Are you 'making time' for relationships?
It’s a funny phrase, isn’t it? “Making time.” I mean you can’t really “make time” can you? A person can make a sweater, or they can make dinner, or they can make a sculpture. But no one can “make time.”
Isn’t time the same for all of us? Every single one of us has exactly 525,600 minutes in a year.
But we live in a ‘rat-race’ society. We rush. We run. We work. We clean. We sleep. We eat. We exercise. And we do this all, not only for ourselves, but for our families. Whether that is for our extended family, caring for elderly parents or relatives; or for our immediate family, caring for spouses and children.
Everyone has their own calendar. Dad has one. Mom has another. Children each have their own. And then each calendar has to be overlaid one on another so that some kind of intricate delivery system can be in place so that everyone will be dropped off and picked up on time at multiple locations.
Oh … and they have to eat too. Sometimes it seems that family is little less than controlled chaos. And then at the end of the day, some people ask themselves, “Why do I feel so alone?” “Why don’t my parents listen to me?” “Why doesn’t my spouse understand what I’m going through?”
This is why we need to “make time.” What does this mean? It means prioritizing. To “make time” means protecting what is truly important in your life and jettisoning everything else that compromises it. Like sailors on a ship getting swamped by waves throw cargo overboard, so too, families being swamped by the pressures and anxieties of a “rat-race” world need to throw out all events that are threatening a well-balanced life. We “make time” when we set priorities and protect them.
And what are these priorities? Well, basically, they are relationships. It is our relationships that make us truly happy. Yet the unbalanced search for pleasure, power or pride can cause us to put our relationships on the back burner. When we make relationships our priority, we organize our events and commitments in reference to our relationships.

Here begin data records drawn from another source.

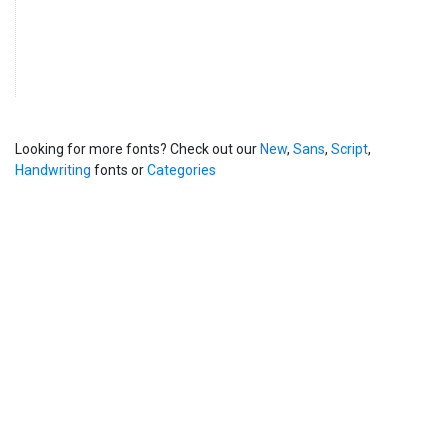
Looking for more fonts? Check out our
New
,
Sans
,
Script
,
Handwriting
fonts or
Categories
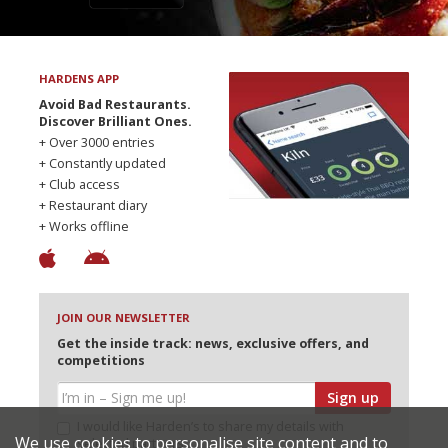
HARDENS APP
Avoid Bad Restaurants.
Discover Brilliant Ones.
+ Over 3000 entries
+ Constantly updated
+ Club access
+ Restaurant diary
+ Works offline
JOIN OUR NEWSLETTER
Get the inside track: news, exclusive offers, and
competitions
Sign up
I would like Harden’s to share my details with
We use cookies to personalise site content and to
selected partners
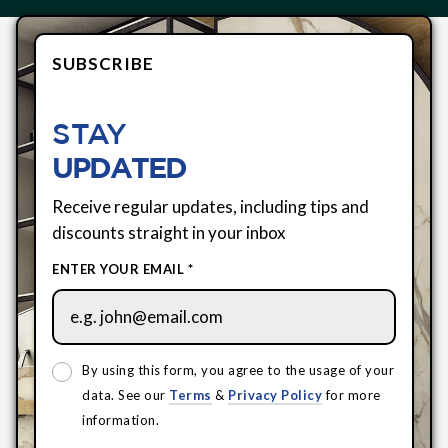
SUBSCRIBE
STAY
UPDATED
Receive regular updates, including tips and
discounts straight in your inbox
ENTER YOUR EMAIL *
By using this form, you agree to the usage of your
data. See our
Terms
&
Privacy Policy
for more
information.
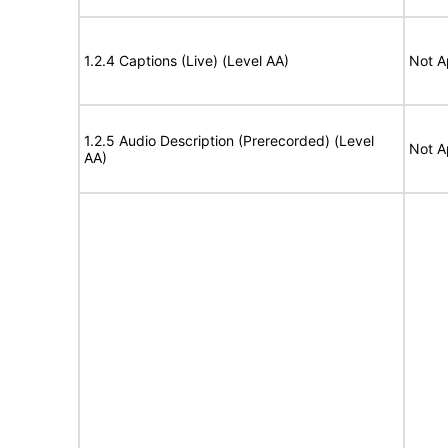
1.2.4 Captions (Live) (Level AA)
Not A
1.2.5 Audio Description (Prerecorded) (Level
Not A
AA)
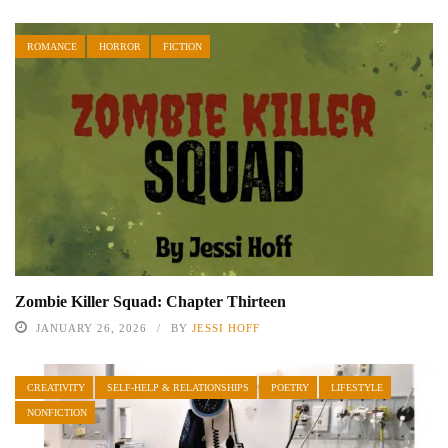
ROMANCE
HORROR
FICTION
Zombie Killer Squad: Chapter Thirteen
JANUARY 26, 2026
BY
JESSI HOFF
CREATIVITY
SELF-HELP & RELATIONSHIPS
POETRY
LIFESTYLE
NONFICTION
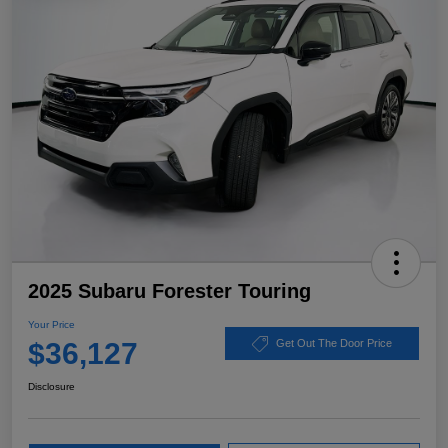
2025 Subaru Forester Touring
Your Price
$36,127
Get Out The Door Price
Disclosure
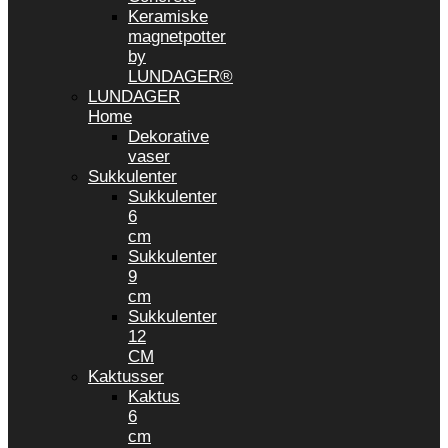
Keramiske
magnetpotter
by
LUNDAGER®
LUNDAGER
Home
Dekorative
vaser
Sukkulenter
Sukkulenter
6
cm
Sukkulenter
9
cm
Sukkulenter
12
CM
Kaktusser
Kaktus
6
cm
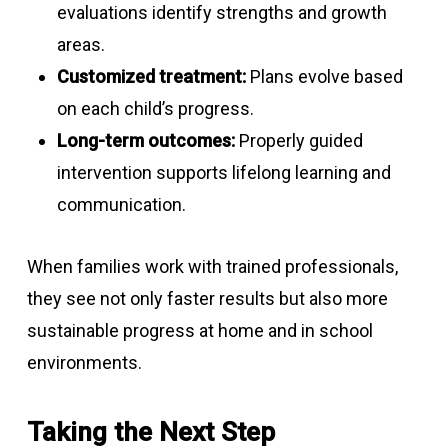
evaluations identify strengths and growth
areas.
Customized treatment:
Plans evolve based
on each child’s progress.
Long-term outcomes:
Properly guided
intervention supports lifelong learning and
communication.
When families work with trained professionals,
they see not only faster results but also more
sustainable progress at home and in school
environments.
Taking the Next Step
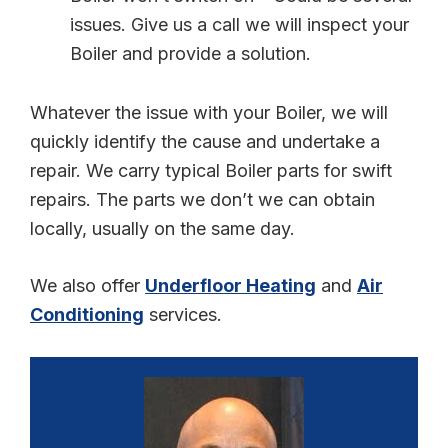
issues. Give us a call we will inspect your
Boiler and provide a solution.
Whatever the issue with your Boiler, we will
quickly identify the cause and undertake a
repair. We carry typical Boiler parts for swift
repairs. The parts we don’t we can obtain
locally, usually on the same day.
We also offer
Underfloor Heating
and
Air
Conditioning
services.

So, as we near this summer, give yourself and your family permission to make relationships your priority. In essence, this means to rest and recreate with one another. To rest doesn’t mean to sleep, it means “making time” to replenish your relationships. Rest could mean going to the park, going to the zoo, going skiing or simply going for a walk. But no matter what activity you choose, the point is not what you are doing; it is the people whom you are doing it with. Rest also means prayer: our relationship with God. People often see Mass as a duty, as “another thing that gets in the way of my day.” Yet the Church refers to prayer as a “mid-day moment of rest” (Liturgy of the Hours). And even Jesus says, “Come with me by yourselves to a quiet place and get some rest.” (Mark 6:31) An essential part of a well-balanced life is “making time” for God and understanding that that time is truly rejuvenating. As the book of Hebrews says, “Let us make every effort to enter into that rest.” (Heb 4:11) So “make time” this summer to rest with family, friends and God.